His producer, Michael Knox, says the singer has come a long way since he first saw him in an Atlanta nightclub in 1998.
"Sometimes artists keep repeating the same album. Jason takes on harder songs and bigger melodies. With each album he's finding himself a little more," said Knox, who's produced all three of Aldean's records.
Aldean's ascension wasn't easy. He went through several disappointments before finally landing a deal with Broken Bow Records in 2004. At the time, Broken Bow was an upstart independent label without much of a track record.
"I ended up having a lot of doors slammed in my face and a lot of guys not willing to give me the opportunity to show them what I could do," he recalled. "A lot of these guys I've run into over the last couple of years, a lot of them kind of look at me and shake their heads because they know I was in their office knocking on doors."
Philips said what makes Aldean unique on the country stage is his hard-rocking stage style. CMT sponsored a tour with Aldean and Lady Antebellum last fall.
"His audiences are extremely loud, too," Phillips said. "That's one of the things that sets him apart. His audience roars like a rock audience."

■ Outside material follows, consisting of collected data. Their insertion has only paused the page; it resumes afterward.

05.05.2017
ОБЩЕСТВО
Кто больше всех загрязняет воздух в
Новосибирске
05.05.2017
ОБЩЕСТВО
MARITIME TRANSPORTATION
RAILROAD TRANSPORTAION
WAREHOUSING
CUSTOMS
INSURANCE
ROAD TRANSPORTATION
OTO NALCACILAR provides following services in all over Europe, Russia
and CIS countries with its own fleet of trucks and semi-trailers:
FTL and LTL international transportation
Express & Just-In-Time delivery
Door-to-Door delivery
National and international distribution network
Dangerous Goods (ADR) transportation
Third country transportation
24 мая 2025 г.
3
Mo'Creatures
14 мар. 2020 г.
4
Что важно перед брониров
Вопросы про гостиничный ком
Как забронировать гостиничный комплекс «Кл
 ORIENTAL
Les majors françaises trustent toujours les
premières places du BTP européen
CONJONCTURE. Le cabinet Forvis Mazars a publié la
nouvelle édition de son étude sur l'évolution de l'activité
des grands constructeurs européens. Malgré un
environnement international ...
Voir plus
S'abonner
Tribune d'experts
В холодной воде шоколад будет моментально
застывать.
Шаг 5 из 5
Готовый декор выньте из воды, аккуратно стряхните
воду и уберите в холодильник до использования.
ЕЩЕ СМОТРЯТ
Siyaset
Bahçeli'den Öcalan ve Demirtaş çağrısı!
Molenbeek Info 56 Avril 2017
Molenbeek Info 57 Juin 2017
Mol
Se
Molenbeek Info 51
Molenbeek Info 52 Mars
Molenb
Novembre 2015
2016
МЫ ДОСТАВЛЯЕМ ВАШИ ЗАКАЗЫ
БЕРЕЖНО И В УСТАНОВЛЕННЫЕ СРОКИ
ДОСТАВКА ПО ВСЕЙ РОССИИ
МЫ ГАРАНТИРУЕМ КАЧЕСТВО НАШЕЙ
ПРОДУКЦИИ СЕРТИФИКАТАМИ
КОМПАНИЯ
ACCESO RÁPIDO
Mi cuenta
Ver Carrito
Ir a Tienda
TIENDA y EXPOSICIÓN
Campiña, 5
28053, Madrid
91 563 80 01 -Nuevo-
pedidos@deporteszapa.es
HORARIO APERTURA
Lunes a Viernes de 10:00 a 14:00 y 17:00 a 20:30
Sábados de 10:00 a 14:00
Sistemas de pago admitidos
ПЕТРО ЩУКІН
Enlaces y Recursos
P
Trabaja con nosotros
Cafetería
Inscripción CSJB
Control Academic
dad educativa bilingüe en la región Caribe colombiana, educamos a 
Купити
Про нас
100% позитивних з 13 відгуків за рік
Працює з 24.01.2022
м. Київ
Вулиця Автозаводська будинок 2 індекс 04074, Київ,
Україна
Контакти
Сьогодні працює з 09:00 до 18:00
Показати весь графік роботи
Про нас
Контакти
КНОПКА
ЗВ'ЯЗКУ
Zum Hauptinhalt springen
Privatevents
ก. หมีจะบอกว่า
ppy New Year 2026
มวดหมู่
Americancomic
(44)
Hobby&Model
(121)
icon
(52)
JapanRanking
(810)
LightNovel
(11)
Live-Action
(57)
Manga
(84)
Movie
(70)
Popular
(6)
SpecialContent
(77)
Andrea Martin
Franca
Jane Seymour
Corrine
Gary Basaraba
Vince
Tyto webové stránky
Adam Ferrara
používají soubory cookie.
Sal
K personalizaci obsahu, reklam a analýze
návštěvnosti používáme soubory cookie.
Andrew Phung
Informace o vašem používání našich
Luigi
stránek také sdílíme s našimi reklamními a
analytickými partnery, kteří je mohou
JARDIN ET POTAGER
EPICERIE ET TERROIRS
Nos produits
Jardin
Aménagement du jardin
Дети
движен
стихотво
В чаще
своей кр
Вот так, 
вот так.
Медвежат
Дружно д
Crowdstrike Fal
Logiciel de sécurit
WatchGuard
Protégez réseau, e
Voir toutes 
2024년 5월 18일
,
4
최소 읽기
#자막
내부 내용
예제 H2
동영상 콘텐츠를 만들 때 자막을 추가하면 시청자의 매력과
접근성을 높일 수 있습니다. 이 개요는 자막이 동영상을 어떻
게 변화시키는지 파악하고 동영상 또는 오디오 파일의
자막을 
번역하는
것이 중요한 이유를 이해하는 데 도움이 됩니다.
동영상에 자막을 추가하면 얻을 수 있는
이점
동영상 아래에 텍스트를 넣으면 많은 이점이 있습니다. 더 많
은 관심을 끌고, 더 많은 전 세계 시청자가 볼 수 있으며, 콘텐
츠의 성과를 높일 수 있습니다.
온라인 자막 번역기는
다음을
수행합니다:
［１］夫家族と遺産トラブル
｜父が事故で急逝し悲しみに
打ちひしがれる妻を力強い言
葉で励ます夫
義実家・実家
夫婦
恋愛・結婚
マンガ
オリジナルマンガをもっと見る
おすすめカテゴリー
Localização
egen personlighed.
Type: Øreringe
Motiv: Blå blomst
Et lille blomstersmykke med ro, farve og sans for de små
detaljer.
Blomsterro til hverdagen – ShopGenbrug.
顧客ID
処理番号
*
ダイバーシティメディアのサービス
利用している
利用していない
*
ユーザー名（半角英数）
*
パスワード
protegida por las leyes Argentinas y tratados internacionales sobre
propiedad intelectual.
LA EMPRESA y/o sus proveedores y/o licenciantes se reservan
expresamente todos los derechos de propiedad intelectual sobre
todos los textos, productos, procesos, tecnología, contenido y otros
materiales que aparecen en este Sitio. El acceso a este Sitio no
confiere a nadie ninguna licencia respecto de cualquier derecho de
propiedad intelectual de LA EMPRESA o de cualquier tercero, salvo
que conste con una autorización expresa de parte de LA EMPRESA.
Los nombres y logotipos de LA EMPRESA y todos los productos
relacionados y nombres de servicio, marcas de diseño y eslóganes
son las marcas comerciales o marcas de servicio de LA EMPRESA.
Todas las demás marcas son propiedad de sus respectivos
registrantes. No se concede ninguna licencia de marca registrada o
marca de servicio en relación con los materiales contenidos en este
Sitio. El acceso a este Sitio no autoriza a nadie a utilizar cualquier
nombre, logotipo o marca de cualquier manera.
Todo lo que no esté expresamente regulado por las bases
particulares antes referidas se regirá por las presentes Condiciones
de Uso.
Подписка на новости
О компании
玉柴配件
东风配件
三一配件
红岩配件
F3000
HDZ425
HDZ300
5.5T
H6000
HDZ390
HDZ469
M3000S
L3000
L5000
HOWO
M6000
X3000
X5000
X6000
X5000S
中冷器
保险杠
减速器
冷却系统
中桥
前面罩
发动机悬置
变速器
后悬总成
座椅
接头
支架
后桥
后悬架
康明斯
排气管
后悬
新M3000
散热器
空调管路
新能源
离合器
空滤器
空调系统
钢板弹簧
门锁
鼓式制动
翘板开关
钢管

Offstage, the father of two has a quiet way about him. At a recent rehearsal, he waited patiently as his band worked out just the right drum beat, just the right guitar sound. While discussing his success, he seemed exceedingly grounded.
"I'm having fun with it," said Aldean, who wears a goatee and a small silver hoop on each ear. "If it ends tomorrow, I feel like I've had - in the few years I've been around - a pretty decent career."